## [What to do]
Print all the entries exactly.

## [Data in this exercise]

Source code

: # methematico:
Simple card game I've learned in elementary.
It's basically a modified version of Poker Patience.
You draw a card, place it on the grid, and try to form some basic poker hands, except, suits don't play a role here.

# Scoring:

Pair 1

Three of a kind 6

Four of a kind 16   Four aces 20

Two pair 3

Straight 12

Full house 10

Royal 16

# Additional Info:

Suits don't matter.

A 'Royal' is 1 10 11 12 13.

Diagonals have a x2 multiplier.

## [Task solution]
Source code

: # methematico:
Simple card game I've learned in elementary.
It's basically a modified version of Poker Patience.
You draw a card, place it on the grid, and try to form some basic poker hands, except, suits don't play a role here.

# Scoring:

Pair 1

Three of a kind 6

Four of a kind 16   Four aces 20

Two pair 3

Straight 12

Full house 10

Royal 16

# Additional Info:

Suits don't matter.

A 'Royal' is 1 10 11 12 13.

Diagonals have a x2 multiplier.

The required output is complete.